The big mistake being made in Love-Hounds
(and everywhere else, for that matter) is
the confusion of "innovation" with "quality".
The words are not synonymous. I am willing to concede that
Hounds of Love was probably not as "daring" or "challenging",
from a musical standpoint, as The Dreaming. This does not,
however, by any means indicate that Hounds of Love is
a "worse" album, even in reference to its musical content alone.
The Dreaming is raw where Hounds of Love is polished. Kate may
hone the jagged edge of her creative development to an even
smoother finish in the future, or she may react against her
recent tendency to perfect a fully developed style. This
is a relatively insignificant matter, when one realizes that,
whether partially accessible to a large and unconsidering
public or not, whether rough or smooth in texture and effect,
whether related to recognizably "commercial" musical
idioms or not, it still cannot fail to be the best music of its
time, because it will evolve out of the mind of Kate Bush.
                   There are different ways of defining
the nature of "progressive" music. Is Thursday Afternoon,
Brian Eno's nth edition of non-commercial and highly sophisticated
ambient music, really deserving of greater respect than Gabriel's
unabashedly commercial new record, simply because Eno's work still
bears hallmarks of an avant-garde sensibility, despite the
inescapable fact of its similarity to Discreet Music, a recording
of nearly ten years earlier? I don't particularly like Gabriel's
venture into the musical idiom of Otis Redding, but I see no
reason why his deliberate change of direction should be deplored,
simply because the result is more palatable to the public. Should
not the stagnant productions of a self-conscious avant-garde
be deplored equally? For the same reason, I will argue,
Ferry's latest -- and admittedly highly commercial, even
cloyingly commercial -- record, is not to be regretted more than the
recent work of his renegade colleague; there is, after all, in
the tameness of "Is Your Love Strong Enough?", at least a sign of
movement, evidence of a kind of creative development which
Thursday Afternoon's rolling fields of arcane sound lack.

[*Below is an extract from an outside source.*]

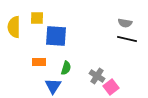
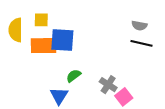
orange rectangle: (39, 62) -> (43, 46), moved, size x1.6
green semicircle: (66, 68) -> (74, 76), turned -144

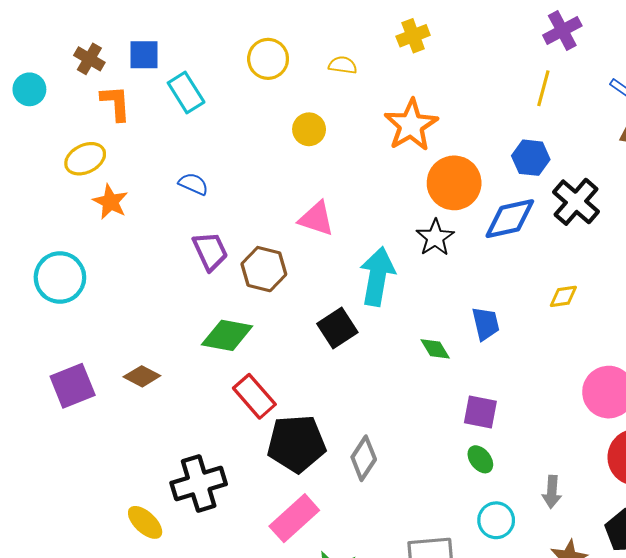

Commerciality is not in itself proof of poor quality
or low artistic value; conversely, an unswerving devotion to
pre-conceived ideas of the "new" does not in itself gain admission
into the neverland of the "good". So, as we recognize the audible signs
of commercial finish in Hounds of Love, we should appreciate, as well,
the novelty that such a finish can acquire, when born of a
union of the commercial and -- Kate Bush.